Now that is one kool buckle. Never seen one. I'll order a few just to fiddle with it. There are likely many other applications.


----------



## carvedog (May 11, 2005)

alibongo said:


> Webbing plus the below (twocam buckle):
> 
> https://www.amazon.com/Strapworks-Twocam-Double-Sided-No-Sew-Webbing/dp/B079FYQLLY


Or you can go right to the source and keep the richest dude on the planet out of the loop. 
I guess he lost $48 billion recently so that might have knocked him back a bit. But after getting data storage contracts (or most) for the largest military industrial complex, and single source spender in the world, he will make it up shortly.


----------



## cupido76 (May 22, 2009)

The strapworks website has been a shadow of it's former self for a while now... I assumed they went out of business?


----------



## ozzmith (May 29, 2017)

*strapworks.com looks great and works perfectly*



cupido76 said:


> The strapworks website has been a shadow of it's former self for a while now... I assumed they went out of business?


Well you know what they say about assumptions: they make you look stupid and lazy. Still based out of Eugene, OR and still the best place to get all things rigging. If strapworks doesn't sell it stiches n stuff does.

https://www.strapworks.com/ProductDetails.asp?ProductCode=2CAM


----------



## cupido76 (May 22, 2009)

ozzmith said:


> Well you know what they say about assumptions: they make you look stupid and lazy. Still based out of Eugene, OR and still the best place to get all things rigging. If strapworks doesn't sell it stiches n stuff does.
> 
> 
> 
> https://www.strapworks.com/ProductDetails.asp?ProductCode=2CAM


Haha... wasn't an assumption, I went to the website and everything was empty links... but thanks for that link... I'll check it out. [emoji1]


----------



## carvedog (May 11, 2005)

ozzmith said:


> Well you know what they say about assumptions: they make you look stupid and lazy. Still based out of Eugene, OR and still the best place to get all things rigging. If strapworks doesn't sell it stiches n stuff does.
> 
> https://www.strapworks.com/ProductDetails.asp?ProductCode=2CAM


I guess I forgot to post the link. Thanks. Not sure cupido, I go on there all the time and the code seems to be older than Mtn Buzz code but it works for me. Maybe that is some new 'tariff'...not having access to the good stuff. If so I apologize on behalf of my country.


----------



## cupido76 (May 22, 2009)

carvedog said:


> I guess I forgot to post the link. Thanks. Not sure cupido, I go on there all the time and the code seems to be older than Mtn Buzz code but it works for me. Maybe that is some new 'tariff'...not having access to the good stuff. If so I apologize on behalf of my country.

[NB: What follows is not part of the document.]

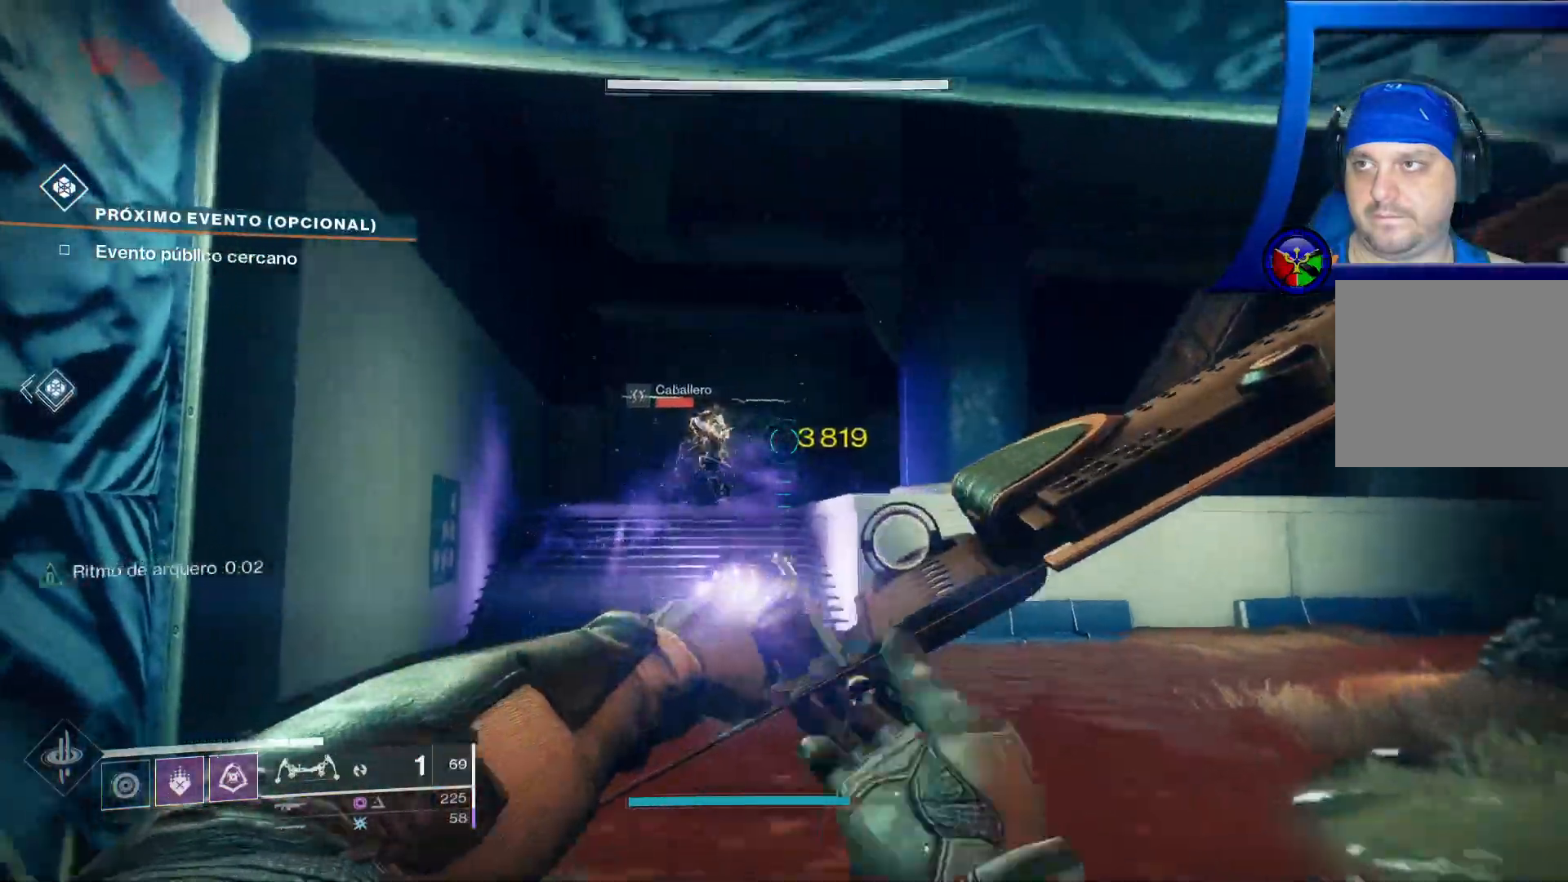
Gameplay with a controller (Xbox layout); each line is a JSON object with the inputs held at the frame after it. "events" lists button and stick changes between this image and that frame as [ms after this image, input, new state], when the widget could be followed in between. Not read: HOME.
{"buttons": ["R2"], "left_stick": "up", "right_stick": "up-left", "events": [[33, "right_stick", "left"], [83, "left_stick", "left"], [133, "R1", "down"], [133, "R2", "down"], [150, "left_stick", "up"], [150, "right_stick", "up-left"], [233, "R1", "up"], [267, "right_stick", "center"], [400, "right_stick", "up-left"]]}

Lol... apology accepted. [emoji6]

I don't recall needing a code to shop there when I've made purchases in the past and the website had a totally different feel.

Do they still sell straps and I need some code to see them on the site? I'm in the market for more straps right now.

Edit: it seems to be a mobile device issue. The site looks weird on my phone and none of the categories go anywhere, even when I tell my phone to display the desktop site. But on my laptop the site is normal. Weird.


----------



## fredritz (Aug 17, 2016)

Will tubular webbing work in it?


----------



## SherpaDave (Dec 28, 2017)

GeoRon said:


> Webbing when wet lengthens.


Nylon (webbing) lengthens when wet. Polyester (webbing) not so much. Most climbing webbing is nylon however the afore mentioned Strapworks does sell polyester webbing.


----------



## Pine (Aug 15, 2017)

One great piece of advice I got from Mtn Buzz on this subject is to avoid using Nylon rope or webbing, but to use Polypro based material instead. Nylon is very stretchy when wet. 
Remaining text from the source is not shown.